CW: Writing a first novel that no one liked. Twenty-six publishers. My agent dumped me. It’s daunting to know it’s going to take a year and a half, two years, three years before the next book is done, and you’ve got to get back on the horse. I’m always excited to start a new book, and then I’m like, “This is not going to be done for two years. This is a horrible, horrible, horrible business.” I mean obviously it’s very rewarding and I love doing it, and I’m happy when I’m in the work and I have a good day. But not getting support from an institution—you’re not in an MFA program, you write short stories that aren’t getting taken by journals, you’re broke, you know, typical artist complaints—that’s where I was. And it was hard to realize that the only thing that would make it right was to write another one.

MS: You didn’t go to an MFA program.

CW: No. I was writing articles for The Village Voice for five years, and I worked out a lot of bad habits and I had a lot of feedback. When you write a dud article you know it’s a dud. And when you write a good one you get a lot of reinforcement. And I felt I could apply to grad school or I could just write the book. I was a freelancer and was enough of a regular at the Voice that I didn’t have to hustle for work. I had three weeks out of the month to work on my own stuff. So I figured, why go back to school? I hated school. The older I got, the more—well, maybe I can’t say this because this is Teachers & Writers.

MS: Yes you can.

CW: I got to the point of, “Just give me the books, send me the exam, I’ll fill it out and send it back to you.” That’s how I felt at the end of my college years. I think I was kind of done with it.

MS: Did you have any good experiences as a student that have helped you as a writer?
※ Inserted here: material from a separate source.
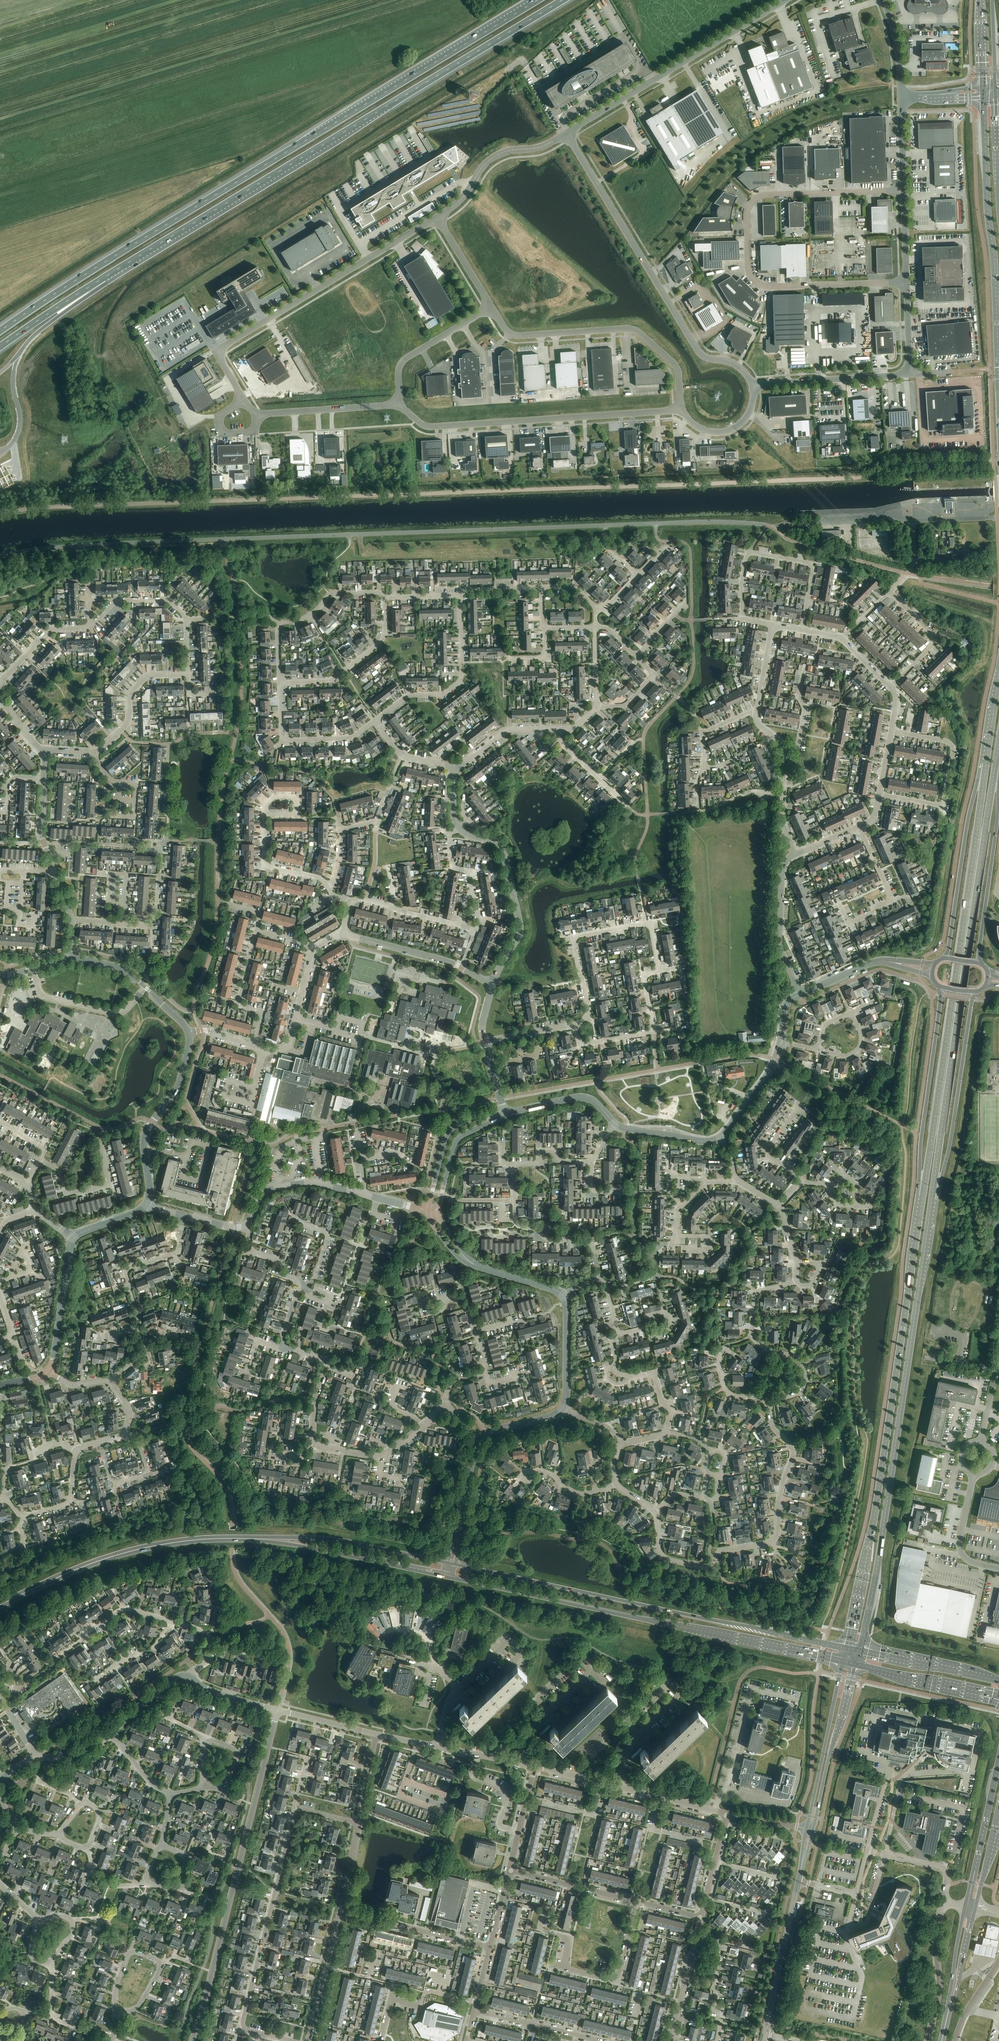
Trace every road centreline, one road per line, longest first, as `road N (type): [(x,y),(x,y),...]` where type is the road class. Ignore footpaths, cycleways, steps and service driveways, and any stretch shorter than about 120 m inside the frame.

CW: When I went to college I tried to get into the creative writing classes and I was never accepted. I wrote these crappy little stories. And I think the lack of support was actually helpful in that you have to really decide you want to do it, and you do it despite any number of setbacks. And then there are setbacks in the publishing world, and then there’s writing stories that don’t work. And this will be ongoing in the writing life. And when you get used to being disappointed, the recovery time gets shorter, the time you need before you get back to work gets shorter and shorter.